• **WORK TO BE COMPLETED**: Reproduce every line of the records below word for word, leaving nothing out and changing nothing.

• **Collected data**:
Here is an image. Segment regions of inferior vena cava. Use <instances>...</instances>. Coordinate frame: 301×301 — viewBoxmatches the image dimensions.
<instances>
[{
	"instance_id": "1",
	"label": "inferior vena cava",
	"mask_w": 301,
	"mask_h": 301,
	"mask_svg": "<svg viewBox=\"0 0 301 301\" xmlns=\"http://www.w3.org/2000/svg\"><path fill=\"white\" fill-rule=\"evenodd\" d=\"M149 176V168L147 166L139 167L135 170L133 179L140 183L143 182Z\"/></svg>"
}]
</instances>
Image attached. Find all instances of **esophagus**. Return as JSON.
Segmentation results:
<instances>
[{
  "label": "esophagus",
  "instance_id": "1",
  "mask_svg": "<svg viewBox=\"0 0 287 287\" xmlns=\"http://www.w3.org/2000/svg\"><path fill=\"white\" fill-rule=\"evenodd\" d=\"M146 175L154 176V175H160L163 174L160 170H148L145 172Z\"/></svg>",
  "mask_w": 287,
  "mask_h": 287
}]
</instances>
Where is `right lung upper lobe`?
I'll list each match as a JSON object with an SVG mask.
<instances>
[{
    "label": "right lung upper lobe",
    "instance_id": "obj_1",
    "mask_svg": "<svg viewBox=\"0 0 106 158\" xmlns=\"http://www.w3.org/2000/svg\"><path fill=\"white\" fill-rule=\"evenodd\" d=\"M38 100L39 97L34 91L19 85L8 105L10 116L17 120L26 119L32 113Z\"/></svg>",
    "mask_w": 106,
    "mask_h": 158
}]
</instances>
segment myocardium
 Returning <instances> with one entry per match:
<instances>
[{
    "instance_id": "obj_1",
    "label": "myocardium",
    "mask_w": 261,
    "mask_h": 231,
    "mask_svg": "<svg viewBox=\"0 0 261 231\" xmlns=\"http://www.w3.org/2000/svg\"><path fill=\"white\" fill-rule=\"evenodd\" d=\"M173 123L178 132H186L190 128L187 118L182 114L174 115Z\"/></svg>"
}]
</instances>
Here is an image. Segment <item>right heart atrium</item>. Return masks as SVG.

• **TASK RESULT**:
Here is an image. Segment regions of inferior vena cava. Use <instances>...</instances>. Coordinate frame: 301×301 — viewBoxmatches the image dimensions.
<instances>
[{
	"instance_id": "1",
	"label": "inferior vena cava",
	"mask_w": 301,
	"mask_h": 301,
	"mask_svg": "<svg viewBox=\"0 0 301 301\" xmlns=\"http://www.w3.org/2000/svg\"><path fill=\"white\" fill-rule=\"evenodd\" d=\"M149 176V168L147 166L139 167L135 170L133 179L140 183L143 182Z\"/></svg>"
}]
</instances>
Image attached. Find all instances of **esophagus**. Return as JSON.
Segmentation results:
<instances>
[{
  "label": "esophagus",
  "instance_id": "1",
  "mask_svg": "<svg viewBox=\"0 0 287 287\" xmlns=\"http://www.w3.org/2000/svg\"><path fill=\"white\" fill-rule=\"evenodd\" d=\"M146 175L154 176V175H160L163 174L160 170H148L145 172Z\"/></svg>",
  "mask_w": 287,
  "mask_h": 287
}]
</instances>
Where is `right lung upper lobe`?
I'll list each match as a JSON object with an SVG mask.
<instances>
[{
    "label": "right lung upper lobe",
    "instance_id": "obj_1",
    "mask_svg": "<svg viewBox=\"0 0 106 158\" xmlns=\"http://www.w3.org/2000/svg\"><path fill=\"white\" fill-rule=\"evenodd\" d=\"M38 100L39 97L34 91L19 85L8 105L10 116L17 120L26 119L32 113Z\"/></svg>",
    "mask_w": 106,
    "mask_h": 158
}]
</instances>
segment myocardium
 Returning <instances> with one entry per match:
<instances>
[{
    "instance_id": "obj_1",
    "label": "myocardium",
    "mask_w": 261,
    "mask_h": 231,
    "mask_svg": "<svg viewBox=\"0 0 261 231\" xmlns=\"http://www.w3.org/2000/svg\"><path fill=\"white\" fill-rule=\"evenodd\" d=\"M173 123L178 132H186L190 128L187 118L182 114L174 115Z\"/></svg>"
}]
</instances>
Here is an image. Segment <item>right heart atrium</item>. Return masks as SVG.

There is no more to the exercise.